## Aim of the task
Check every line of the material below, and show those that contain "size".

## Records
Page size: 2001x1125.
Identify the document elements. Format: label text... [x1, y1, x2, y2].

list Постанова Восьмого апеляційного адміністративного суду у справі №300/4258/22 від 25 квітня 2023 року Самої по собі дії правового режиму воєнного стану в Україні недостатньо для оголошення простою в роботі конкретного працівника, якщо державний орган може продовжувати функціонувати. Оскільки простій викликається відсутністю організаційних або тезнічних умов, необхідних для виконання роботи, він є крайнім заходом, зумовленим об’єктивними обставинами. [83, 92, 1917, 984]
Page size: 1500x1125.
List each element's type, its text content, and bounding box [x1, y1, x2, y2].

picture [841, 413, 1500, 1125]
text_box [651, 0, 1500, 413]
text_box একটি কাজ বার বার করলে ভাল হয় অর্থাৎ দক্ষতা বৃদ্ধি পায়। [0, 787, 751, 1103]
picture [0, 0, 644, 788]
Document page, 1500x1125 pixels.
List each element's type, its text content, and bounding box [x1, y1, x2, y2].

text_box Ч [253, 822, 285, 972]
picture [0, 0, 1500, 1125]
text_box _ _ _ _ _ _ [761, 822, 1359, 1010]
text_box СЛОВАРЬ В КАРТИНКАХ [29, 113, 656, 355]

## Answer to the exercise
Page size: 2001x1125.
Page size: 1500x1125.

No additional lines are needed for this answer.